#### [WHAT THE EXERCISE ASKS]
Return a faithful copy of all the entries, omitting the images.

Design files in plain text
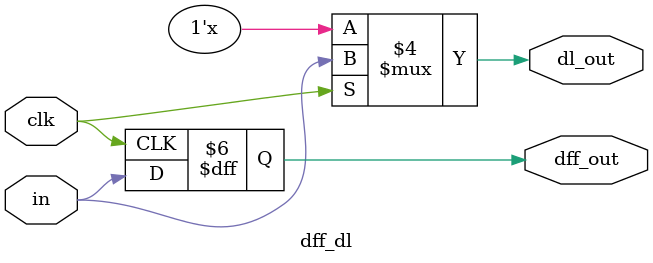
<source format=v>
module dff_dl(clk,in,dff_out,dl_out);
  	input clk;
  	input in;
  	output reg dff_out,dl_out;
  
  always@(*) begin
    if(clk)
   		 dl_out = in;
  end
  
  always @(posedge clk) begin
    	dff_out <= in;
  end
endmodule
    

</source>
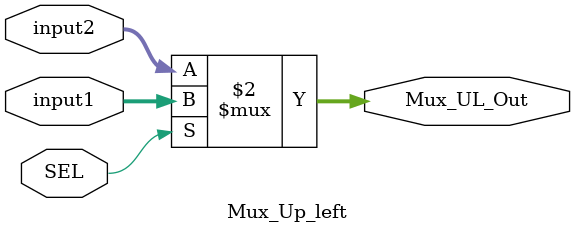
<source format=v>
`timescale 1ns / 1ps


module Mux_Up_left(
    input [31:0] input1,
    input [31:0] input2,
    input SEL,
    output reg [31:0] Mux_UL_Out
    );
    
    always @(input1 or input2 or SEL)
        Mux_UL_Out = SEL?input1:input2;
endmodule

</source>
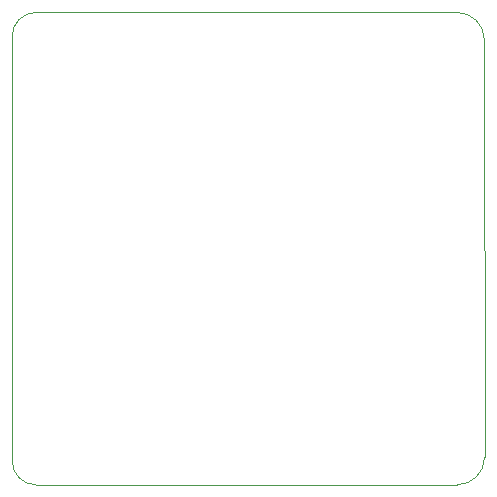
<source format=gbr>
G04 #@! TF.GenerationSoftware,KiCad,Pcbnew,5.1.6*
G04 #@! TF.CreationDate,2020-06-22T00:18:59+03:00*
G04 #@! TF.ProjectId,nanopicore_debug,6e616e6f-7069-4636-9f72-655f64656275,rev?*
G04 #@! TF.SameCoordinates,Original*
G04 #@! TF.FileFunction,Profile,NP*
%FSLAX46Y46*%
G04 Gerber Fmt 4.6, Leading zero omitted, Abs format (unit mm)*
G04 Created by KiCad (PCBNEW 5.1.6) date 2020-06-22 00:18:59*
%MOMM*%
%LPD*%
G01*
G04 APERTURE LIST*
G04 #@! TA.AperFunction,Profile*
%ADD10C,0.050000*%
G04 #@! TD*
G04 APERTURE END LIST*
D10*
X68961000Y-44653200D02*
G75*
G02*
X70993000Y-42621200I2032000J0D01*
G01*
X70993000Y-82626200D02*
G75*
G02*
X68961000Y-80594200I0J2032000D01*
G01*
X108966000Y-80289400D02*
G75*
G02*
X106629200Y-82626200I-2336800J0D01*
G01*
X106576078Y-42621811D02*
G75*
G02*
X108940600Y-44932600I53122J-2310789D01*
G01*
X68961000Y-80594200D02*
X68961000Y-44653200D01*
X106629200Y-82626200D02*
X70993000Y-82626200D01*
X108940600Y-44932600D02*
X108966000Y-80289400D01*
X70993000Y-42621200D02*
X106576078Y-42621811D01*
M02*

</source>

#### [WRITTEN RESPONSE]
<source format=v>
module dff_dl(clk,in,dff_out,dl_out);
  	input clk;
  	input in;
  	output reg dff_out,dl_out;
  
  always@(*) begin
    if(clk)
   		 dl_out = in;
  end
  
  always @(posedge clk) begin
    	dff_out <= in;
  end
endmodule
    

</source>
<source format=v>
`timescale 1ns / 1ps


module Mux_Up_left(
    input [31:0] input1,
    input [31:0] input2,
    input SEL,
    output reg [31:0] Mux_UL_Out
    );
    
    always @(input1 or input2 or SEL)
        Mux_UL_Out = SEL?input1:input2;
endmodule

</source>
<source format=gbr>
G04 #@! TF.GenerationSoftware,KiCad,Pcbnew,5.1.6*
G04 #@! TF.CreationDate,2020-06-22T00:18:59+03:00*
G04 #@! TF.ProjectId,nanopicore_debug,6e616e6f-7069-4636-9f72-655f64656275,rev?*
G04 #@! TF.SameCoordinates,Original*
G04 #@! TF.FileFunction,Profile,NP*
%FSLAX46Y46*%
G04 Gerber Fmt 4.6, Leading zero omitted, Abs format (unit mm)*
G04 Created by KiCad (PCBNEW 5.1.6) date 2020-06-22 00:18:59*
%MOMM*%
%LPD*%
G01*
G04 APERTURE LIST*
G04 #@! TA.AperFunction,Profile*
%ADD10C,0.050000*%
G04 #@! TD*
G04 APERTURE END LIST*
D10*
X68961000Y-44653200D02*
G75*
G02*
X70993000Y-42621200I2032000J0D01*
G01*
X70993000Y-82626200D02*
G75*
G02*
X68961000Y-80594200I0J2032000D01*
G01*
X108966000Y-80289400D02*
G75*
G02*
X106629200Y-82626200I-2336800J0D01*
G01*
X106576078Y-42621811D02*
G75*
G02*
X108940600Y-44932600I53122J-2310789D01*
G01*
X68961000Y-80594200D02*
X68961000Y-44653200D01*
X106629200Y-82626200D02*
X70993000Y-82626200D01*
X108940600Y-44932600D02*
X108966000Y-80289400D01*
X70993000Y-42621200D02*
X106576078Y-42621811D01*
M02*

</source>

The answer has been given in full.